:: DATA UNDER STUDY ::
--- START ---
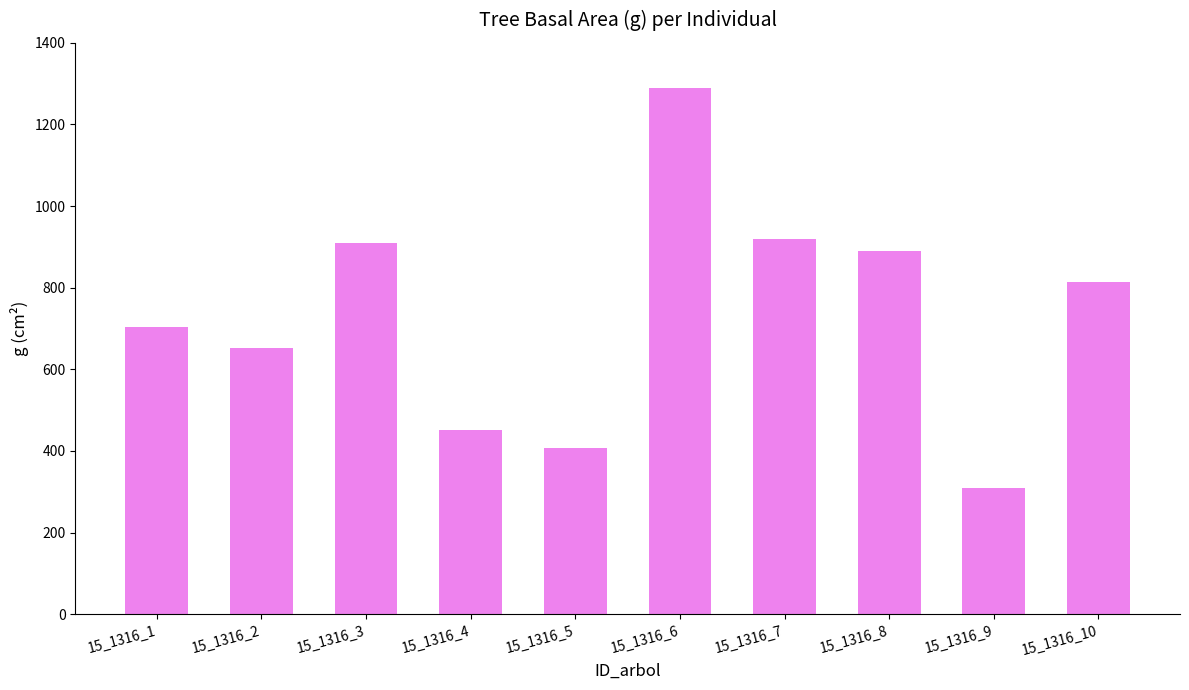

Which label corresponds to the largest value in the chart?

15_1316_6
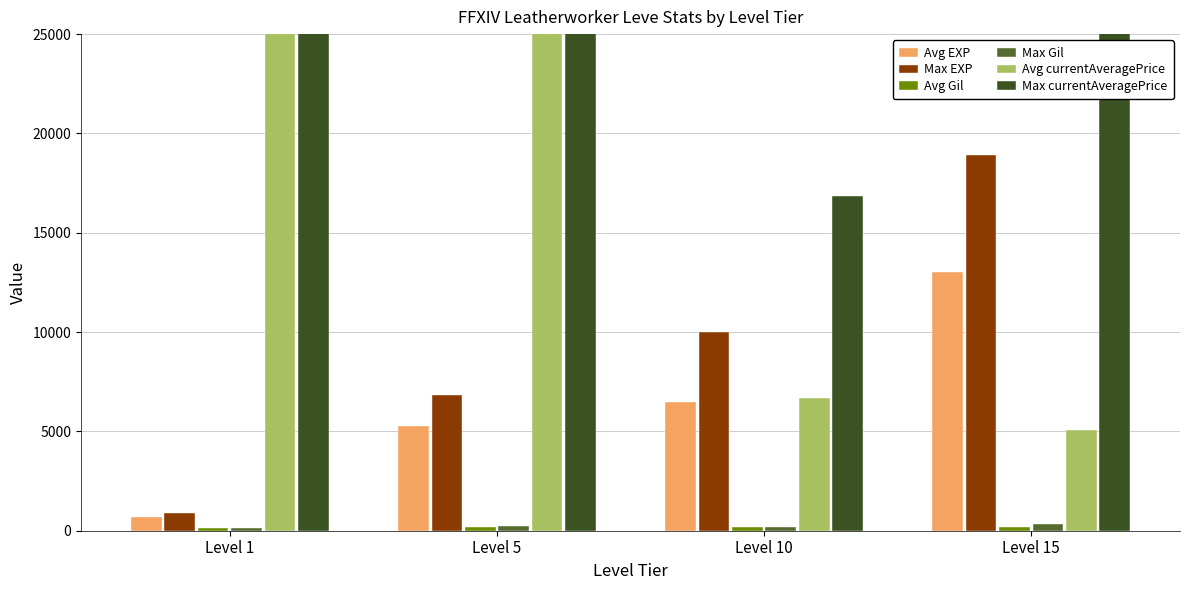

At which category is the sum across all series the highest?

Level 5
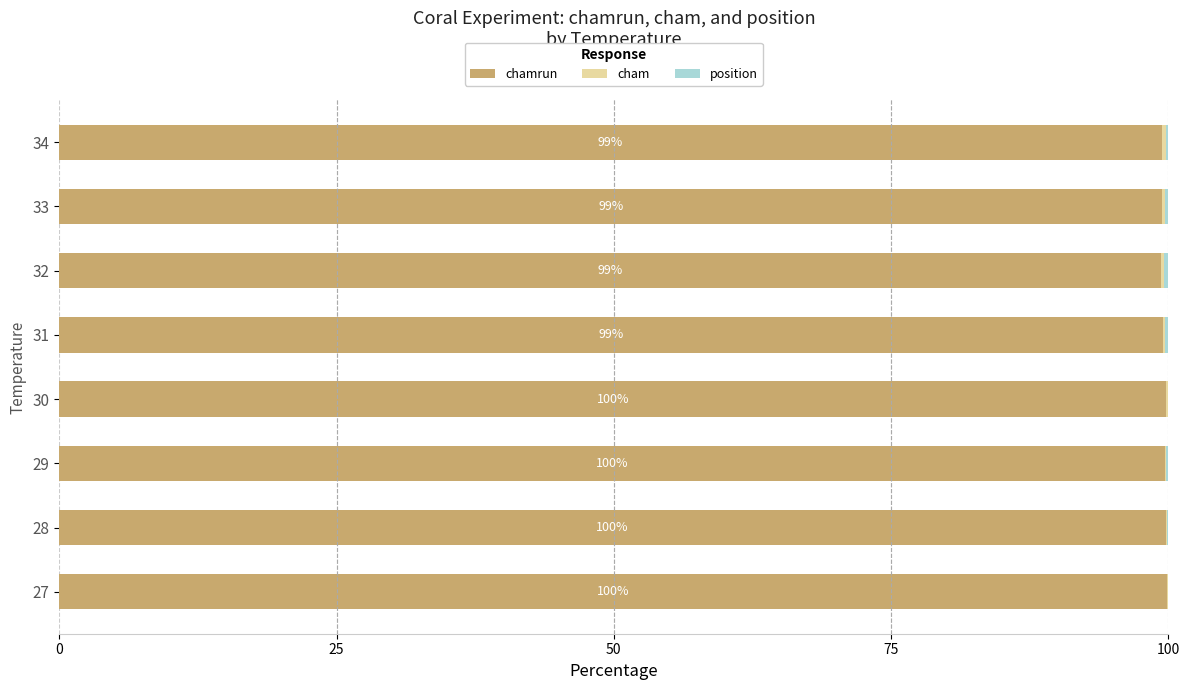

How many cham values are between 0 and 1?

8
--- END ---
:: PROBLEM ::
Copy the data verbatim, from the line containing "At which category" through the end of the data, leaving out the pictures.

:: RESULT OF THE EXERCISE ::
At which category is the sum across all series the highest?

Level 5

How many cham values are between 0 and 1?

8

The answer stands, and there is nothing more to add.